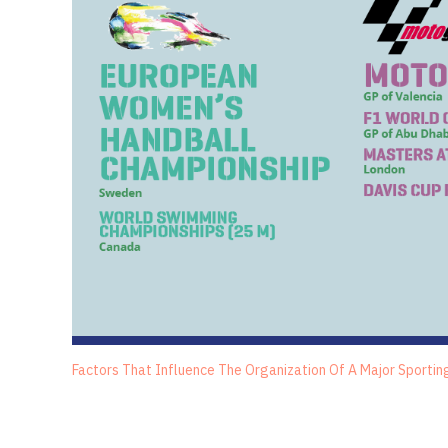
Factors That Influence The Organization Of A Major Sportin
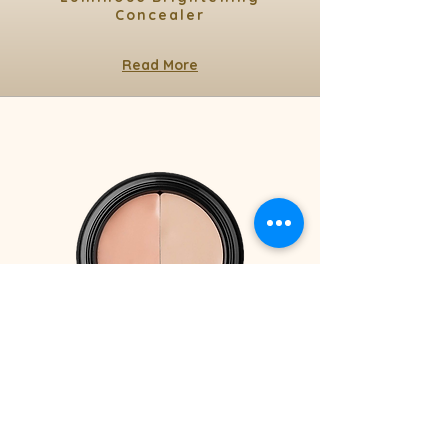
Concealer
Read More
3.1 gr / 0.11 Oz
Under Eye Concealer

☆ ☆ ☆ ☆ ☆

**Exercise prompt:** Copy the text of all the records above line for line, without changing anything, and leave the pictures out of your answer.

**Task response:**
Factors That Influence The Organization Of A Major Sportin
Concealer
Read More
3.1 gr / 0.11 Oz
Under Eye Concealer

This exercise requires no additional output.